Стражник засунул руку в розвязь, пощупал в одном месте, в другом.
— Ну‑ка, слезь!
Грига слез, а Фросинья осталась сидеть. Она сидела молча и равнодушно, будто искали не у них, а у других.
— И ты, баба, слезь. Может, под тобой мешок, — сказал стражник.
— Залезь да пощупай! — огрызнулась она.
— Слезь, раз приказываю!
Фросинье, видимо, не хотелось слезать. Она все отодвигалась.
— Слезь, говорю! — еще раз крикнул стражник.
Фросинья поставила ногу на чекушку, хотела было слезть, да вдруг так и грохнулась возле телеги.
— Батюшки, — крикнул кто‑то, — с испугу что ль?
Грига быстро подбежал к ней, поднял и отвел в сторону. Только отошел на шаг, как она снова, словно кто пихнул ее, повалилась на бок.
— Еще упала!
Опять Грига поднял ее.
— Стой ты, дура, стой, — шепнул он.
— Силов нет, — ответила Фросинья.
Г рига не успел отойти, как в третий раз повалилась баба. Раздался смех. Все окружили Фросинью. Подошли и стражники.

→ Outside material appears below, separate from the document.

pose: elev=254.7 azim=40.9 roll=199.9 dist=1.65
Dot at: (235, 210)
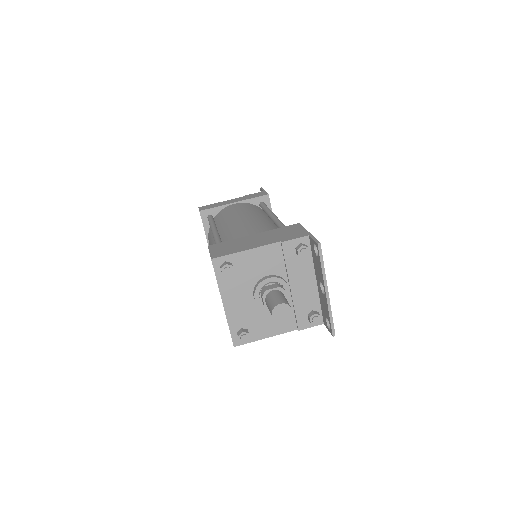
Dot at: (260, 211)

— Что с ней? — спросил один.
— С перепугу! — крикнул Грига. — Видишь, брюхата.
Опять взрыв смеха: Фросинья родила только месяца три тому назад.
— Езжай, — сказал стражник.
Но едва Фросинья шагнула, как снова, в четвертый раз, повалилась.
— Что ты, че–орт! — выругался Грига и поднял ее. Когда повел ее к телеге, какой‑то дурак крикнул:
— Э–э, глядите, что приключилось!
Стражник испугался было, но, глянув под ноги Фросинье, при наступившем молчании, тихо и удивленно спросил:
— С каких это пор из баб чистая рожь течет?
Из Фросиньи действительно текла рожь. Огромный живот ее быстро падал. Скоро вокруг нее вырос ворох меры в три. Она, оцепенев, так и присела на этот ворох, как кукла.
— Вот и слава богу, — протянул стражник, — совсем опросталась баба. Фамилия?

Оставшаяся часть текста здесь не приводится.